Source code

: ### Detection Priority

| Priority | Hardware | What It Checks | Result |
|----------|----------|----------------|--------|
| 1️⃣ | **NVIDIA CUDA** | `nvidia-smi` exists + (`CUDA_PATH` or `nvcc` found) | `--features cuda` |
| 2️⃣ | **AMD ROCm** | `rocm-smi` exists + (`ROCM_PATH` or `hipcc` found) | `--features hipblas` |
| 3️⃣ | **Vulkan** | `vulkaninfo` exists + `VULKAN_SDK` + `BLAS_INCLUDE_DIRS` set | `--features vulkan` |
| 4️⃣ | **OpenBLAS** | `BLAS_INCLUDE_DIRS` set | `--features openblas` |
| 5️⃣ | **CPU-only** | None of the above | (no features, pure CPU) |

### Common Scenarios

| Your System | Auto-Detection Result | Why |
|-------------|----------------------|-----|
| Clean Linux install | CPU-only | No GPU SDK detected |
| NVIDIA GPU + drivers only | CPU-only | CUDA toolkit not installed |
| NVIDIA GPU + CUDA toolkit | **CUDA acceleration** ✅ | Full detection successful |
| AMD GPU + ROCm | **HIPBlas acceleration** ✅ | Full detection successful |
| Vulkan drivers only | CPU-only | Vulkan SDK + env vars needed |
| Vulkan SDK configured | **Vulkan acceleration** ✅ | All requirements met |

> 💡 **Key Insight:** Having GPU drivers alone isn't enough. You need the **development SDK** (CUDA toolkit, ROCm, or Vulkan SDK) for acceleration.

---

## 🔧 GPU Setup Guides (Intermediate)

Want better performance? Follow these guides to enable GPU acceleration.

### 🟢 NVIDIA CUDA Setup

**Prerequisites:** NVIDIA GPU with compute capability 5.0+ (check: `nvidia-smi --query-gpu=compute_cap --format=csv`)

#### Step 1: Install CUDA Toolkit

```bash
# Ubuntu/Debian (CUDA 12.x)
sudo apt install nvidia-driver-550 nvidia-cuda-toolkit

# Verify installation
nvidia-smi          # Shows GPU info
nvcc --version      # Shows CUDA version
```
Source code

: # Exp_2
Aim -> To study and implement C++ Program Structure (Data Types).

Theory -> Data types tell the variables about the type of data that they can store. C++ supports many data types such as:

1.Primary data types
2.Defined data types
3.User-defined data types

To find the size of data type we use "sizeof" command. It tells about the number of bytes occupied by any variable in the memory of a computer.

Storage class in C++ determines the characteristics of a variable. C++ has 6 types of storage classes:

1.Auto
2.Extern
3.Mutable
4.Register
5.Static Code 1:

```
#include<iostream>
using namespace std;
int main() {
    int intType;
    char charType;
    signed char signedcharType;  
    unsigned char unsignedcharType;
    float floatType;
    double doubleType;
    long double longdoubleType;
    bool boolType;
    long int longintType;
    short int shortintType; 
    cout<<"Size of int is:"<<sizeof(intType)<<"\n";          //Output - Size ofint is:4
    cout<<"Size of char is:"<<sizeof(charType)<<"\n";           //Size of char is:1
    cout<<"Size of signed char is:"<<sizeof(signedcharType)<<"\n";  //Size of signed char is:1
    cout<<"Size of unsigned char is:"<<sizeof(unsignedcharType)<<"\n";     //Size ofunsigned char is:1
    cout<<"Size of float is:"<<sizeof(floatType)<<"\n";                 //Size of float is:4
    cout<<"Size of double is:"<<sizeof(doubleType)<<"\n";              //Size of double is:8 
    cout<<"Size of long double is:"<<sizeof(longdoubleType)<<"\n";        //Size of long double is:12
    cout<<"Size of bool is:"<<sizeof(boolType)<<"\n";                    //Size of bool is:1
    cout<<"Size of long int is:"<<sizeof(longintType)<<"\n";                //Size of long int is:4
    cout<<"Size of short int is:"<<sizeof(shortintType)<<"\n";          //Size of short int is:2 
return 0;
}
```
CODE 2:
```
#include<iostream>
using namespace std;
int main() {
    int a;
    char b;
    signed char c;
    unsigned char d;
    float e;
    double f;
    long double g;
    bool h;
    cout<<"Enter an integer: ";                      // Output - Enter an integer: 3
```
• • • •
Task statement
"nvcc" is the word to look for; copy every line of the data that has it.

Response to the task
| 1️⃣ | **NVIDIA CUDA** | `nvidia-smi` exists + (`CUDA_PATH` or `nvcc` found) | `--features cuda` |
nvcc --version      # Shows CUDA version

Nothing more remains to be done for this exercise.